- [Passage]
I recently hired a freelancer but am not satisfied with the way the job was handled. How should I best handle this? I would like to pay less than the full amount, but I also do not want to because that would be unethical (and this was done to me before)


Should I simply pay and leave a bad review? Or work with the freelancer and try to resolve it? 

Community Guru
Christine A Member Since: May 4, 2016
2 of 4

It's always best to try to resolve things first. Did you give the freelancer honest and specific feedback so that they can fix whatever is wrong?

Community Guru
Preston H Member Since: Nov 24, 2014
3 of 4

You should focus on your project needs, and not on the freelancer's needs.


I do not advise you to become a tutor or teacher for the freelancer. 


If you think that the freelancer is capable of fixing the problems with the submitted work, then it may indeed be worth your time to tell her what is wrong and ask her to fix things.


If you have seen her work and now know that there is simply no way for her to do what you need, because she lacks the ability, then close the contract and leave accurate feedback.


Don't try to pay her less. It isn't worth your time to do so and you are not responsible for making sure she is paid "accurately" in order to teach her a lesson or anything. Put your self and your project first and stop spending time and energy on underperforming freelancers.

Community Guru
Jennifer D Member Since: Feb 15, 2016
4 of 4

I recently had a similar experience and handled it thus:

* First worked with the freelancer, giving them specific feedback about what we were unhappy about and the opportunity for them to resolve it

* When that didn't work, ended the contract, paid the full amount, and left an honest and fair review


Unfortunately the freelancer continued to contact me afterwards, asking for me to change their review, and I ended up having to block them.


Remember that Upwork mediation and also the escrow dispute system will make no ruling on quality. If the job was completed, the freelancer gets the money. You can, if you wish, try to negotiate that with your freelancer, but they're under no obligation to accept less if the work was complete.


(Side note: Preston, there's this thing called "singular they". You should really learn to use that when you don't know the gender of the freelancer.)

- [Information shown]

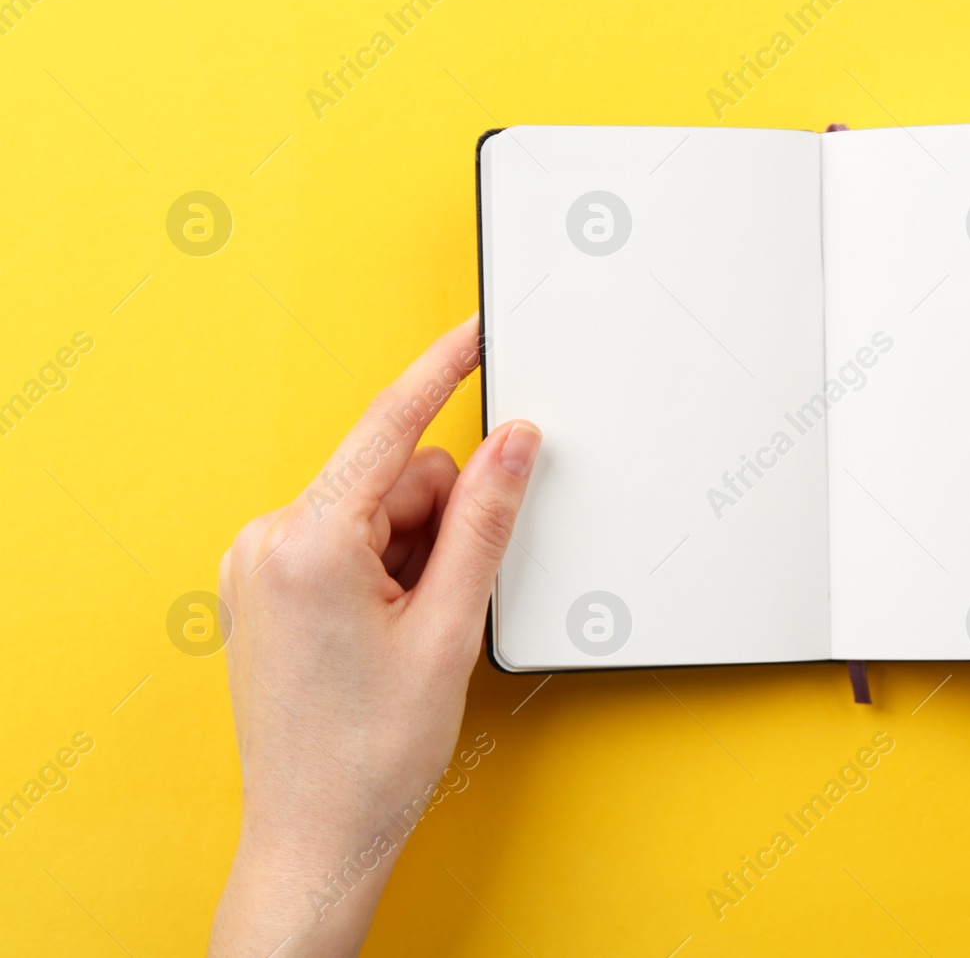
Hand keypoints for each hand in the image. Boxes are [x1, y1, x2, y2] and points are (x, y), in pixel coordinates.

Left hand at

- [What you need to do]
- A) Based on the forum thread, does each statement agree with it? Answer yes or no for each, and quote the words that decide it.
(i) Christine says it is best to try to resolve things first.
(ii) Preston recommends paying the freelancer less than the full amount.
(iii) Jennifer says Upwork mediation makes rulings on quality.
- B) Reproduce the part of the forum thread starting at "I do not advise" and ending at "leave accurate feedback.".
The material placed after the forum thread isn't needed for anything here.

- [Answers by task]
- A)
(i) Yes: "It's always best to try to resolve things first."
(ii) No: "Don't try to pay her less."
(iii) No: "Upwork mediation and also the escrow dispute system will make no ruling on quality."

- B)
I do not advise you to become a tutor or teacher for the freelancer. 


If you think that the freelancer is capable of fixing the problems with the submitted work, then it may indeed be worth your time to tell her what is wrong and ask her to fix things.


If you have seen her work and now know that there is simply no way for her to do what you need, because she lacks the ability, then close the contract and leave accurate feedback.